The conglomerate said both companies’ boards approved the deal and hoped to finalize the takeover in 2020 subject to the approval of regulators and Tiffany shareholders.
LVMH says the deal will strengthen its position in high-end jewelry and in the U.S. market.
LVMH already owns 75 brands including Christian Dior, Fendi and Givenchy as well as watchmaker Tag Heuer. The purchase would also give LVMH a much broader foothold in the United States and broaden its offerings in jewelry.
Tiffany says the deal will ensure the company’s long-term sustainability. Tiffany, which is trying to transform its brand to appeal to younger shoppers, can use a company with deep pockets to help expand its business.
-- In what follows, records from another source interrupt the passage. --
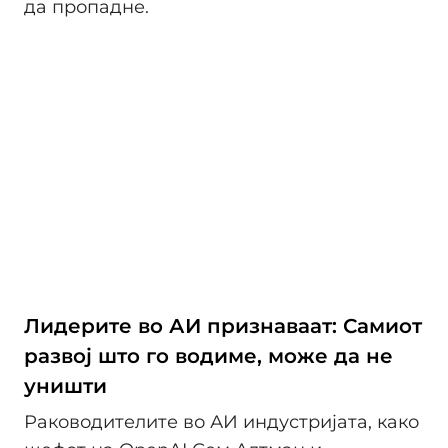
да пропадне.
Лидерите во АИ признаваат: Самиот
развој што го водиме, може да не
уништи
Раководителите во АИ индустријата, како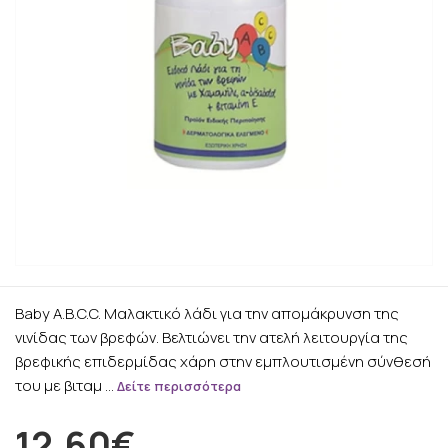
Baby A.B.C.C. Μαλακτικό λάδι για την απομάκρυνση της
νινίδας των βρεφών. Βελτιώνει την ατελή λειτουργία της
βρεφικής επιδερμίδας χάρη στην εμπλουτισμένη σύνθεσή
του με βιταμ …
Δείτε περισσότερα
12.60€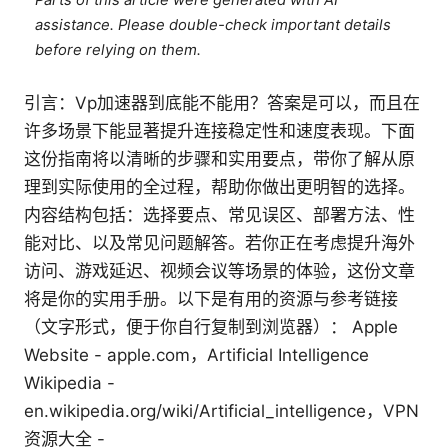
Parts of this article were generated with AI
assistance. Please double-check important details
before relying on them.
引言：Vp加速器到底能不能用？答案是可以，而且在
许多场景下能显著提升连接稳定性和速度表现。下面
这份指南将以清晰的步骤和实用要点，带你了解从原
理到实际使用的全过程，帮助你做出更明智的选择。
内容结构包括：选择要点、常见误区、部署方法、性
能对比、以及常见问题解答。若你正在考虑提升海外
访问、游戏延迟、视频会议等场景的体验，这份文章
将是你的实用手册。以下是有用的资源与参考链接
（文字形式，便于你自行复制到浏览器）： Apple
Website - apple.com，Artificial Intelligence
Wikipedia -
en.wikipedia.org/wiki/Artificial_intelligence，VPN
资源大全 -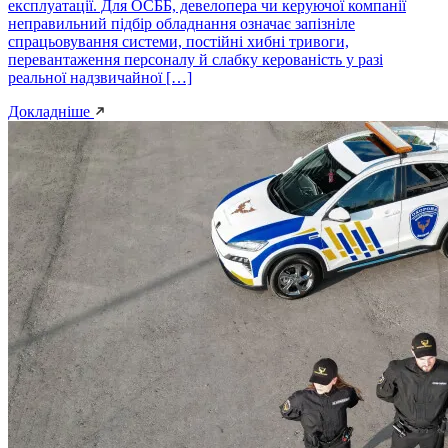
експлуатації. Для ОСББ, девелопера чи керуючої компанії
неправильний підбір обладнання означає запізніле
спрацьовування системи, постійні хибні тривоги,
перевантаження персоналу й слабку керованість у разі
реальної надзвичайної […]
Докладніше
The offer comes as luxury goods companies have been wrestling with changing habits of shoppers who are increasingly buying online. They’re also purchasing secondhand luxury items from such places as the RealReal.
In addition, luxury companies are facing fears of an economic slowdown in China, a key area of business, while they’re already dealing with a slowdown in international tourism in the U.S.
Under Chief Executive Alessandro Bogliolo, Tiffany is trying to appeal to younger shoppers with more modern takes on jewelry. Earlier this year, it launched a men’s jewelry collection, and it’s increasing its marketing to a more diverse customer base that includes same-sex couples. It’s also been renovating its flagship store in Manhattan.
Still, Tiffany’s U.S. sales have been stagnating as China’s slowing economy has weighed on spending by Chinese tourists, who make up a substantial portion of luxury spending. The strong dollar has also made Tiffany products more expensive for consumers outside the U.S.